* _Extrait proposé_
----

Nomination d’Alvaro Uribe : l’ENIM persiste face à la lettre de protestation des parlementaires
A la suite de la lettre que nous avons faite avec certains parlementaires nationaux et européens contre la nomination d’Alvaro Uribe à l’Ecole national d’ingénieurs de Metz (ENIM), de nombreuses instances à cette école nous ont saisi par divers courriers plus ou moins identiques nous demandeant de jusifier nos accusations. C’est avec beaucoup de plaisir que je publie cette réponse de mon collègue allemand de Die Linke, Jurgen Klute, remarquablement argumentée, qui se passe de commentaires et qui est accablante pour la Direction de l’ENIM.
http://www.eurocitoyenne.fr/content/nomination-dalvaro-uribe-lenim-persiste-face-la-lettre-de-protestation-des-parlementaires
Bruxelles, le 18 Mars 2011
Monsieur Pierre Padilla,
Mesdames et Messieurs de l’ENIM
Nous vous remercions d’avoir réagi, à travers vos différents courriers, à notre lettre dénonçant la nomination de l’ex-président de la Colombie, M. Alvaro Uribe Velez, comme enseignant dans votre école.
Etant un des initiateurs de la lettre ouverte, je réponds volontiers à toutes ces lettres de personnes proches de la direction de votre école. De nombreuses questions se recoupant, vous comprendrez bien que je vais répondre par une seule lettre à vos différents courriers.
La première chose qui nous a frappé dans vos multiples courriers, c’est l’absence de préoccupation sur la gravissime situation des droits humains qui affecte le peuple colombien, et qui nous semble pourtant être la question centrale de notre courrier initial. Or il nous paraît essentiel pour la formation de jeunes ingénieurs qu’ils comprennent dans quel monde ils vivent et au service de quel projet ils vont utiliser leurs savoirs.

----

* _Travail demandé_
Reproduisez intégralement l'extrait consacré à la nomination d'Alvaro Uribe à l'ENIM. Les items n'ont aucun lien avec l'extrait ci-dessus.

----

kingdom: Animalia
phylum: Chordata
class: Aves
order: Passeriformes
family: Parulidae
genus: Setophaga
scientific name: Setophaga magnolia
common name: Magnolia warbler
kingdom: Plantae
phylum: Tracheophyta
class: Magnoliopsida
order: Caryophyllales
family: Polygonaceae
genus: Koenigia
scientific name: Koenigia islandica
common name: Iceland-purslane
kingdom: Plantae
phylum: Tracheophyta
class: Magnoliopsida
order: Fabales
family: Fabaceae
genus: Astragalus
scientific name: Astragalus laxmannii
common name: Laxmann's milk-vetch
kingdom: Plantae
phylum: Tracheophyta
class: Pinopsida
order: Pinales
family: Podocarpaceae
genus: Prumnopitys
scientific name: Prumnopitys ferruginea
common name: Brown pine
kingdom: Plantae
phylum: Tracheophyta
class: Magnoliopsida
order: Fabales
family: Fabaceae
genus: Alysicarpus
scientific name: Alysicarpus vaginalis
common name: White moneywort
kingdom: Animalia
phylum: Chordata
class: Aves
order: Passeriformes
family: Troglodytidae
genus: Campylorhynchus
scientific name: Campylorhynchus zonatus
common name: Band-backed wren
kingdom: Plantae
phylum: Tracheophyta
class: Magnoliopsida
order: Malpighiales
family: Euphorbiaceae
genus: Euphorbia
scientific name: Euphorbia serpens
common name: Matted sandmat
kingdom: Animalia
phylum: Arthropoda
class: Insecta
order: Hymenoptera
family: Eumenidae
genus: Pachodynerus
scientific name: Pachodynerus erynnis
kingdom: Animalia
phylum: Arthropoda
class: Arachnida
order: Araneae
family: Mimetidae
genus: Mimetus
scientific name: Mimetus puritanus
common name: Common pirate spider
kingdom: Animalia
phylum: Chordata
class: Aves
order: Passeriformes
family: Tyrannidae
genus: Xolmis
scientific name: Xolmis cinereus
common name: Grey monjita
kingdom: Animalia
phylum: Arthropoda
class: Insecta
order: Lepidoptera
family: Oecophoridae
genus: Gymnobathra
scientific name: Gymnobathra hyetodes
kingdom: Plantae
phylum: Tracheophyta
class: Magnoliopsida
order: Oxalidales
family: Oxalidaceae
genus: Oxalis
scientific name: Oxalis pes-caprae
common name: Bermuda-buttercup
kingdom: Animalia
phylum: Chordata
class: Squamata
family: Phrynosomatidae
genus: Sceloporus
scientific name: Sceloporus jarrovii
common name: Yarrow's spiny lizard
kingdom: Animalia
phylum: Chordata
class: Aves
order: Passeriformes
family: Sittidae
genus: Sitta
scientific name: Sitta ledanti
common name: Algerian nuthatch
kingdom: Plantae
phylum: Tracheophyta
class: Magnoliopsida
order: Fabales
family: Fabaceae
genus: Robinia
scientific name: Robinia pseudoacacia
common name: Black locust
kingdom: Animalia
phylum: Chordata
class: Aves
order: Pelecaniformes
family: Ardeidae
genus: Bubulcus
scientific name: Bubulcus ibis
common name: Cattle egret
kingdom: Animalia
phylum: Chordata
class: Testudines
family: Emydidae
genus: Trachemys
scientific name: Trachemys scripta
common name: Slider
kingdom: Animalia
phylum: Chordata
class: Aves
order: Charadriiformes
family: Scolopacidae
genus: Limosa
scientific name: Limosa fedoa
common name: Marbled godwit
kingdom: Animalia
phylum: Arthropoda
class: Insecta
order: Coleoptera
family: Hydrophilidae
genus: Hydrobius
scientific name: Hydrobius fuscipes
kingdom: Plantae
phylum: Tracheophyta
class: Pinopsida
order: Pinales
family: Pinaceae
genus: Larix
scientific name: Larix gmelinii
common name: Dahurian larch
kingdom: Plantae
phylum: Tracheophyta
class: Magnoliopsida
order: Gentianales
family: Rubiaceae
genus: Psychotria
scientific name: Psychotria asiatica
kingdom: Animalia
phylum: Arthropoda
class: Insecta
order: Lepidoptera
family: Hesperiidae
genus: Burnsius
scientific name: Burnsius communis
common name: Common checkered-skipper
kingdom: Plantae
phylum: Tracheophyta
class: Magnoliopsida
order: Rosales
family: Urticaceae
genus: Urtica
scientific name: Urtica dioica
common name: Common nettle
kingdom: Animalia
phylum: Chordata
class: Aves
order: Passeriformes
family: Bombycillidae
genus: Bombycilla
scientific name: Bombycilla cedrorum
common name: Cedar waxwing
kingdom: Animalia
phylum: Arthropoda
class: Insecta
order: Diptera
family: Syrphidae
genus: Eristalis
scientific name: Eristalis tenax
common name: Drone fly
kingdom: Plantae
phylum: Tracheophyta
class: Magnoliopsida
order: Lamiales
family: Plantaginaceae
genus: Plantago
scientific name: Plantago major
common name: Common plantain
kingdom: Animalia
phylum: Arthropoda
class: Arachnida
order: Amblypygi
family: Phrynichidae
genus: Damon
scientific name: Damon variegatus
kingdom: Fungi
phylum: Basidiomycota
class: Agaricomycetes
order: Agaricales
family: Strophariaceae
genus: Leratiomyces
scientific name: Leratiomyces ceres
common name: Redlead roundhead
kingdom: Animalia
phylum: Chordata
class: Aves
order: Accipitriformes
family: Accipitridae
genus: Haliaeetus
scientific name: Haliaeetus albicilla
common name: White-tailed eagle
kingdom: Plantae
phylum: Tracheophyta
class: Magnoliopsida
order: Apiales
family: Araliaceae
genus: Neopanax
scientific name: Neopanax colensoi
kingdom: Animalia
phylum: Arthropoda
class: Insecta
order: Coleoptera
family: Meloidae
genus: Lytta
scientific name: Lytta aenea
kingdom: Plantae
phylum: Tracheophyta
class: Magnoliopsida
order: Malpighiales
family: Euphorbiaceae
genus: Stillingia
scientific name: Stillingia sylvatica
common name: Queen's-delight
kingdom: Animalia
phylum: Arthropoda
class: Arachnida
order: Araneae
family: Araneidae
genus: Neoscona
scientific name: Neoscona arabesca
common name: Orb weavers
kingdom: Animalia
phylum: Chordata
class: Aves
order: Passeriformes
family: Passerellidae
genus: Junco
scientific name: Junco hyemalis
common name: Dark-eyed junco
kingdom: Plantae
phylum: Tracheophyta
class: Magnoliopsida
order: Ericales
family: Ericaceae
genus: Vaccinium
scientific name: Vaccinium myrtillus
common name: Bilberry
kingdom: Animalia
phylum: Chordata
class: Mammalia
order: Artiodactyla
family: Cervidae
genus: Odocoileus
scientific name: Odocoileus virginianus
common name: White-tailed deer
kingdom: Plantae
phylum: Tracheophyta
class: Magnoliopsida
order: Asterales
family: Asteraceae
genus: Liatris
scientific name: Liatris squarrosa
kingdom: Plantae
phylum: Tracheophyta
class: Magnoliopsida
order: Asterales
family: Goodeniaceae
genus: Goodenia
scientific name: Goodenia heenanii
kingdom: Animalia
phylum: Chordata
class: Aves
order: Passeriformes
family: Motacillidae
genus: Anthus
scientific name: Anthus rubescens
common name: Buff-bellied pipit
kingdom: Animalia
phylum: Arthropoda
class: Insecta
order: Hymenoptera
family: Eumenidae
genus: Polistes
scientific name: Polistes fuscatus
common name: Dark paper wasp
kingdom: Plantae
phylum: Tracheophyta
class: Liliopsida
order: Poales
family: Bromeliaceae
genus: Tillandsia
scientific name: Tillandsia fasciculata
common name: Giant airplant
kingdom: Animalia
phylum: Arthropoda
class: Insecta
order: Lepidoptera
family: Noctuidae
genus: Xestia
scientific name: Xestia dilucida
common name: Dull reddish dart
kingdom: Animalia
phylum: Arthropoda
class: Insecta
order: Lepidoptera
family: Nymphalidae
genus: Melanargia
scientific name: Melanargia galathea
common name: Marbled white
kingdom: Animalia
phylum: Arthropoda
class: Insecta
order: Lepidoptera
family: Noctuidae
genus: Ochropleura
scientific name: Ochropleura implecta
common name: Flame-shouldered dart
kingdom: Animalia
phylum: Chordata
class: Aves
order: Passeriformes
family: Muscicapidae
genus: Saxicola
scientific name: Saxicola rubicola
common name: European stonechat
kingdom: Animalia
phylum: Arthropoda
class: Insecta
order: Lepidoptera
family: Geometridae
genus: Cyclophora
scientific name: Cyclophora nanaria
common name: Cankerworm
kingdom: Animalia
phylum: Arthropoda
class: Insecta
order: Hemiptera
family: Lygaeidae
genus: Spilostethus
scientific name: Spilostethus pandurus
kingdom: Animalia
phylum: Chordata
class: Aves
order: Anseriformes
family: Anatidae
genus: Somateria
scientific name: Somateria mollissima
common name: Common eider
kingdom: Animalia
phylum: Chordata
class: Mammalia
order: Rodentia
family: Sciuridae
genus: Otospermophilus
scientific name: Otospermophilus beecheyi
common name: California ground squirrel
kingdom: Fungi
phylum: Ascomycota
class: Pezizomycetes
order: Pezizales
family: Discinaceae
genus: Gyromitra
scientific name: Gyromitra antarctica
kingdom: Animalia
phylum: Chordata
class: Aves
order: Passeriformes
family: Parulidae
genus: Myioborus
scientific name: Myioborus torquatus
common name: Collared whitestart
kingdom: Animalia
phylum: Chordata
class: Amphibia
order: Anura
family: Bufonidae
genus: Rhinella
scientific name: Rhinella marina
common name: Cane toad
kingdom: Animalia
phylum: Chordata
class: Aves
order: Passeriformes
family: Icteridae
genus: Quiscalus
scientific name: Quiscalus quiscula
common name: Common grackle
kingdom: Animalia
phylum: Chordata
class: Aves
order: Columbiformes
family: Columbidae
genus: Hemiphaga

----

* _Réponse rédigée_
Nomination d’Alvaro Uribe : l’ENIM persiste face à la lettre de protestation des parlementaires
A la suite de la lettre que nous avons faite avec certains parlementaires nationaux et européens contre la nomination d’Alvaro Uribe à l’Ecole national d’ingénieurs de Metz (ENIM), de nombreuses instances à cette école nous ont saisi par divers courriers plus ou moins identiques nous demandeant de jusifier nos accusations. C’est avec beaucoup de plaisir que je publie cette réponse de mon collègue allemand de Die Linke, Jurgen Klute, remarquablement argumentée, qui se passe de commentaires et qui est accablante pour la Direction de l’ENIM.
http://www.eurocitoyenne.fr/content/nomination-dalvaro-uribe-lenim-persiste-face-la-lettre-de-protestation-des-parlementaires
Bruxelles, le 18 Mars 2011
Monsieur Pierre Padilla,
Mesdames et Messieurs de l’ENIM
Nous vous remercions d’avoir réagi, à travers vos différents courriers, à notre lettre dénonçant la nomination de l’ex-président de la Colombie, M. Alvaro Uribe Velez, comme enseignant dans votre école.
Etant un des initiateurs de la lettre ouverte, je réponds volontiers à toutes ces lettres de personnes proches de la direction de votre école. De nombreuses questions se recoupant, vous comprendrez bien que je vais répondre par une seule lettre à vos différents courriers.
La première chose qui nous a frappé dans vos multiples courriers, c’est l’absence de préoccupation sur la gravissime situation des droits humains qui affecte le peuple colombien, et qui nous semble pourtant être la question centrale de notre courrier initial. Or il nous paraît essentiel pour la formation de jeunes ingénieurs qu’ils comprennent dans quel monde ils vivent et au service de quel projet ils vont utiliser leurs savoirs.